Momentan dreht sich der Streit vor allem um zwei geplante Gruben: Da ist zum einen die geplante Förderung von Erz in Kallak unweit der Samen-Hochburg Jokkmokk. Umstritten ist auch der kürzlich von der Regierung genehmigte Abbau von Nickel in Rönnbäcken unweit von Tärnaby in der Region Västerbotten. Diese beiden Projekte stehen symbolisch für die ehrgeizigen Ziele der Regierung. Sie prognostiziert, dass sich die Zahl der Gruben und Bergwerke in Schweden von aktuell 16 auf bis zu 50 im Jahr 2030 erhöht.

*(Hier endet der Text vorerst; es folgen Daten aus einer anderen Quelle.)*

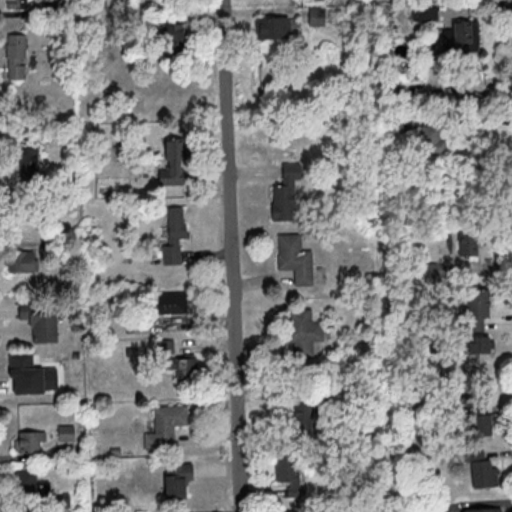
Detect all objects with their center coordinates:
building: (17, 4)
building: (419, 13)
building: (271, 27)
building: (466, 35)
building: (172, 36)
building: (16, 56)
building: (434, 139)
building: (26, 162)
building: (174, 164)
building: (434, 191)
building: (286, 192)
building: (174, 235)
building: (468, 243)
road: (233, 255)
building: (295, 256)
building: (25, 260)
building: (436, 269)
building: (170, 303)
building: (476, 308)
building: (40, 318)
building: (303, 330)
building: (481, 344)
building: (165, 348)
building: (185, 367)
building: (37, 370)
building: (303, 414)
building: (476, 418)
building: (166, 425)
building: (66, 434)
building: (29, 443)
building: (290, 474)
building: (485, 475)
building: (177, 480)
building: (36, 492)
building: (481, 510)
building: (289, 511)
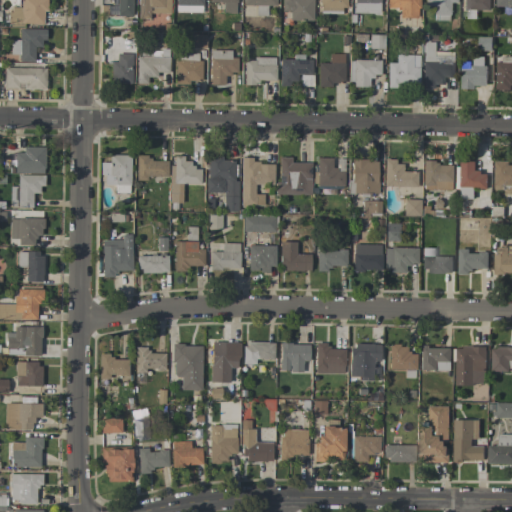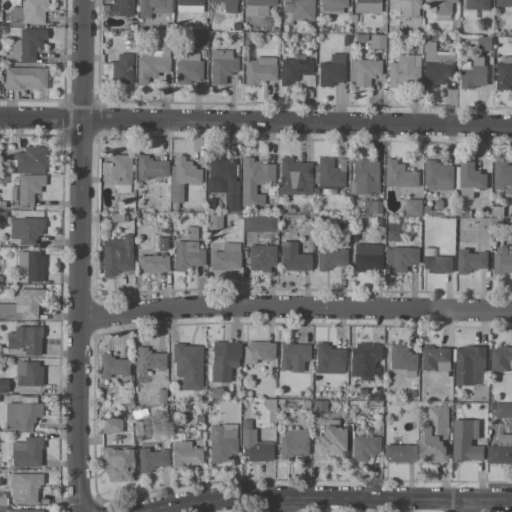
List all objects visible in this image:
building: (259, 2)
building: (504, 3)
building: (227, 5)
building: (332, 5)
building: (188, 6)
building: (366, 6)
building: (440, 6)
building: (152, 7)
building: (404, 7)
building: (474, 7)
building: (120, 8)
building: (298, 9)
building: (27, 13)
building: (197, 41)
building: (376, 41)
building: (485, 43)
building: (27, 44)
building: (151, 65)
building: (221, 66)
building: (436, 66)
building: (187, 67)
building: (121, 69)
building: (258, 70)
building: (295, 71)
building: (331, 71)
building: (363, 72)
building: (403, 72)
building: (474, 73)
building: (504, 74)
building: (24, 78)
road: (255, 121)
building: (30, 160)
building: (149, 168)
building: (116, 170)
building: (329, 172)
building: (398, 175)
building: (364, 176)
building: (437, 176)
building: (503, 176)
building: (293, 177)
building: (182, 178)
building: (470, 179)
building: (253, 180)
building: (223, 181)
building: (25, 190)
building: (370, 207)
building: (411, 208)
building: (258, 223)
building: (25, 230)
building: (392, 235)
building: (116, 255)
building: (186, 255)
road: (78, 256)
building: (225, 257)
building: (366, 257)
building: (260, 258)
building: (292, 258)
building: (399, 258)
building: (330, 259)
building: (503, 259)
building: (471, 260)
building: (436, 262)
building: (151, 263)
building: (30, 265)
building: (22, 305)
road: (294, 306)
building: (23, 341)
building: (257, 352)
building: (292, 356)
building: (400, 358)
building: (435, 358)
building: (501, 358)
building: (328, 359)
building: (148, 360)
building: (223, 360)
building: (364, 361)
building: (470, 365)
building: (111, 366)
building: (187, 366)
building: (28, 374)
building: (3, 385)
building: (318, 407)
building: (503, 410)
building: (21, 415)
building: (110, 425)
building: (139, 430)
building: (436, 436)
building: (466, 441)
building: (221, 442)
building: (293, 443)
building: (253, 445)
building: (329, 445)
building: (364, 447)
building: (501, 450)
building: (26, 452)
building: (398, 453)
building: (184, 454)
building: (150, 459)
building: (116, 464)
building: (24, 487)
road: (325, 496)
road: (280, 504)
road: (464, 505)
building: (26, 510)
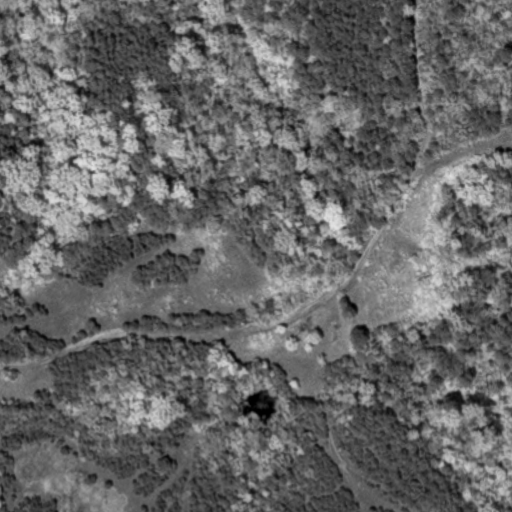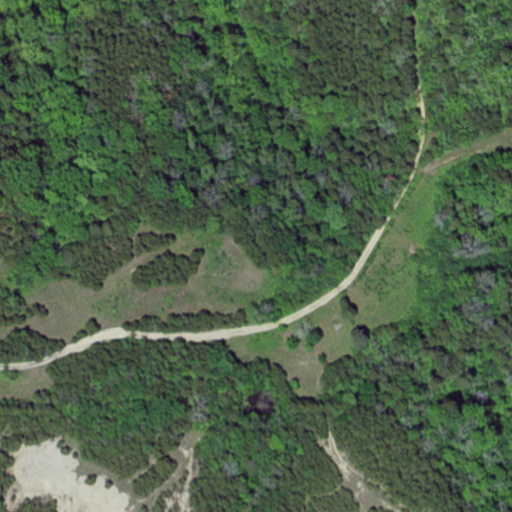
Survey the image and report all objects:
road: (332, 306)
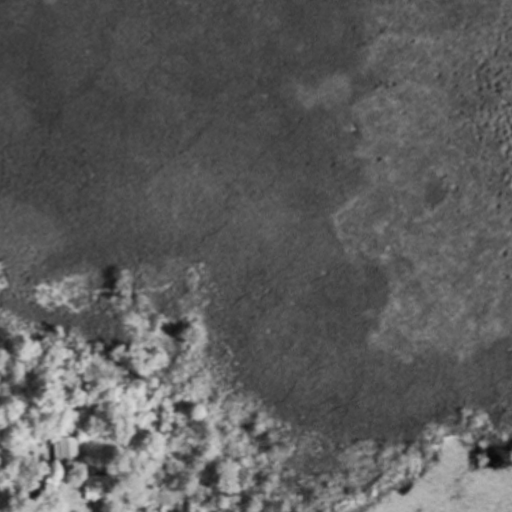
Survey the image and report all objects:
building: (64, 446)
building: (65, 447)
building: (33, 483)
building: (91, 486)
building: (93, 486)
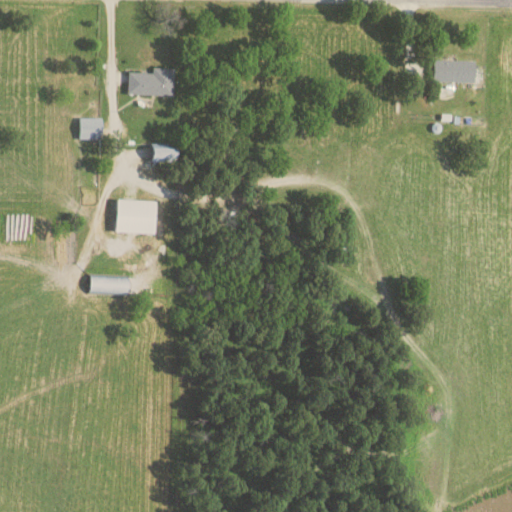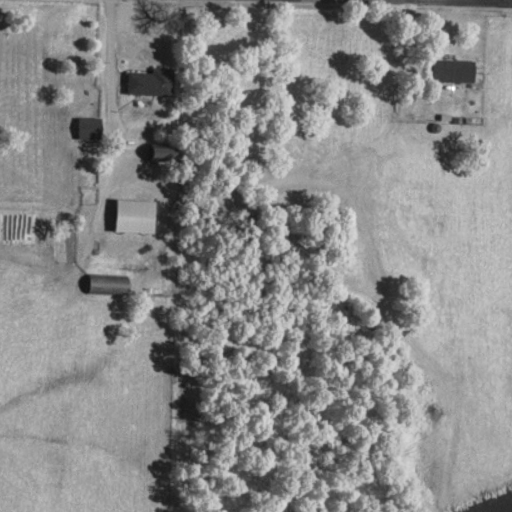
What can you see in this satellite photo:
road: (418, 2)
building: (452, 71)
road: (108, 78)
building: (149, 82)
building: (88, 128)
building: (162, 152)
building: (134, 216)
building: (106, 285)
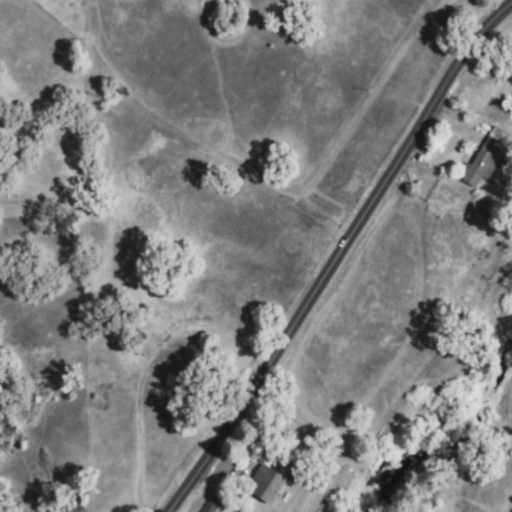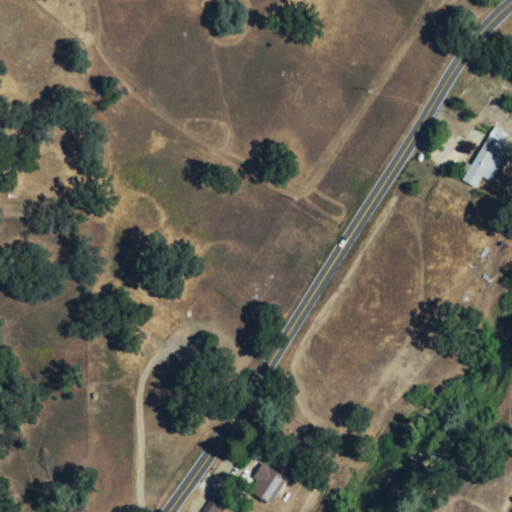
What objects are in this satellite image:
building: (483, 155)
road: (336, 258)
building: (264, 481)
building: (206, 506)
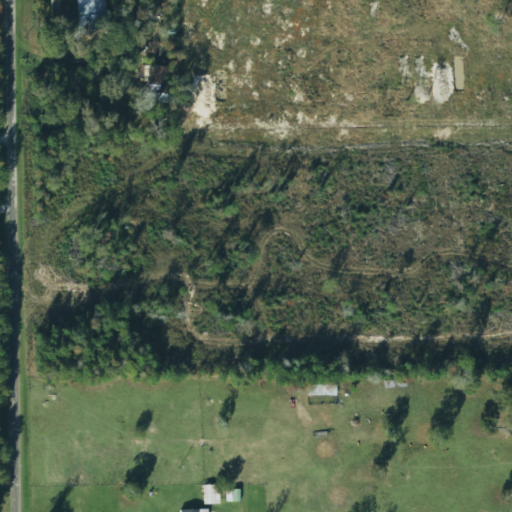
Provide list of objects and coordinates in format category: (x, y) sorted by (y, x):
building: (90, 14)
building: (58, 18)
building: (161, 82)
road: (23, 256)
building: (322, 386)
building: (210, 494)
building: (187, 511)
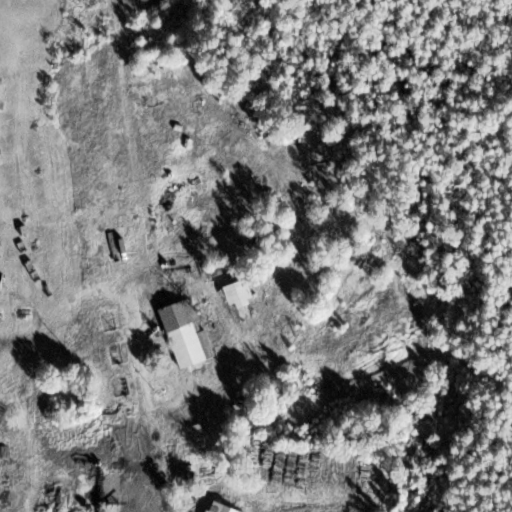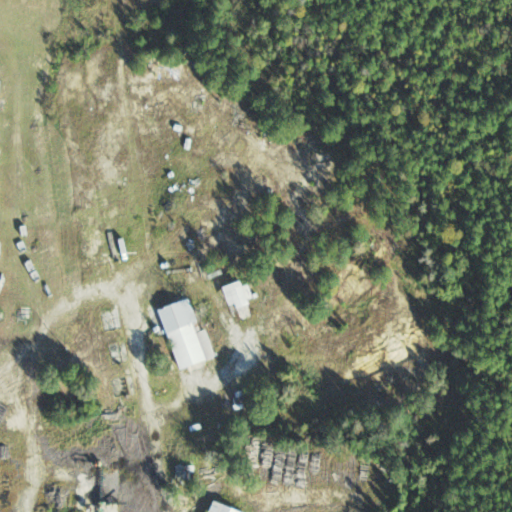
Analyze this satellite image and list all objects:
building: (1, 91)
building: (240, 294)
building: (187, 335)
building: (223, 507)
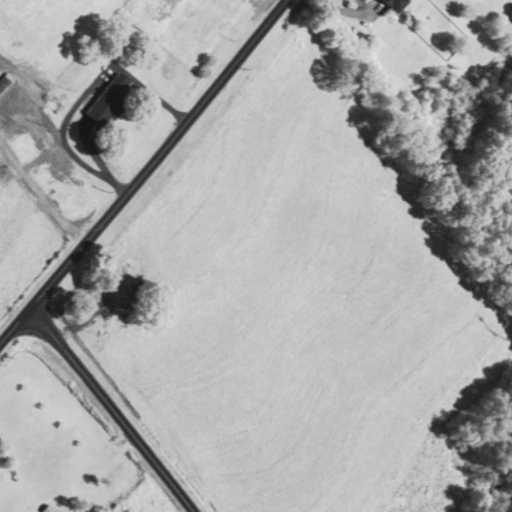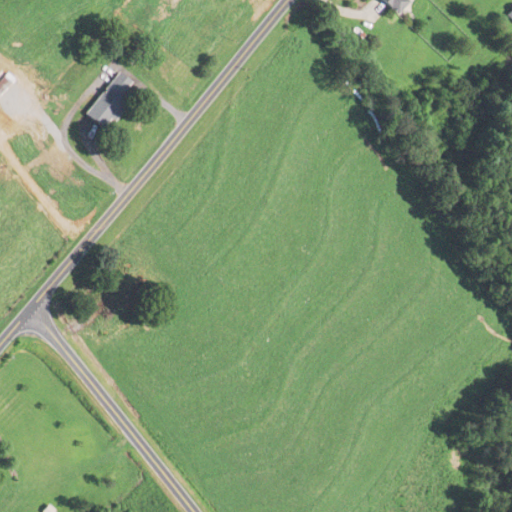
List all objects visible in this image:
building: (391, 5)
building: (509, 15)
road: (83, 95)
building: (107, 100)
road: (143, 171)
building: (142, 293)
road: (110, 409)
building: (46, 509)
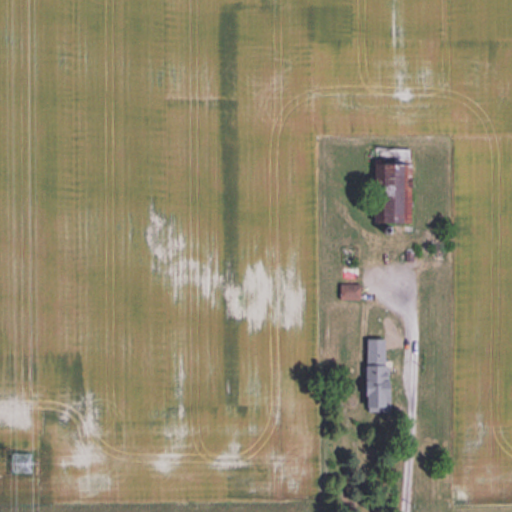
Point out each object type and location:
building: (389, 189)
building: (372, 364)
road: (410, 400)
power tower: (19, 459)
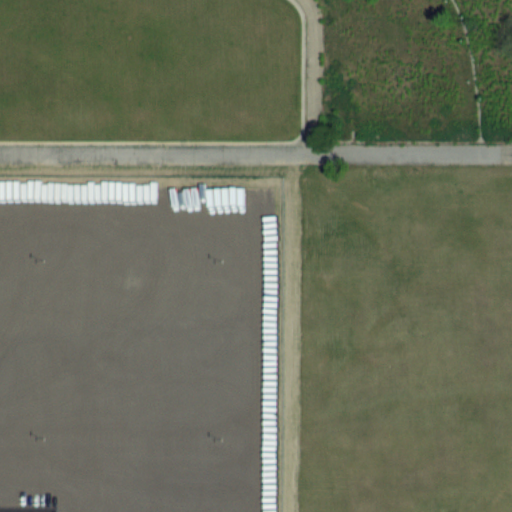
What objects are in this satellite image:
road: (310, 76)
road: (255, 153)
power substation: (97, 209)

Dahinter steckt eine lang geplante Entwicklung, so der Journalist und Autor Po Tidholm: „Es scheint so, dass die Regierung zum Teil auf Druck der Minenbranche und zum anderen wegen der tiefen Wirtschaftskrise damals 1992 das entsprechende Mineralgesetz geändert hat. Man hat sich dazu entschieden, schwedische Rohstoffe an ausländische Unternehmen zu verkaufen. Das war eine bewusste Strategie und die Mineralabgabe wurde auf 0,5 Promille gesenkt. Dazu wurden schwedische Rohstoffe auch im Ausland angepriesen.“

Zuvor lag die Mineralabgabe bei 50 Prozent. Doch zunächst war das Interesse nicht sonderlich groß gewesen. Aber mit den gestiegenen Weltmarktpreisen von Rohstoffen häufen sich aktuell die Anträge auf Abbau von Erzen und Edelmetallen. Für viele Kommunalpolitiker ein Hoffnungsschimmer für Regionen, die mit der Abwanderung ganzer Generationen zu kämpfen haben.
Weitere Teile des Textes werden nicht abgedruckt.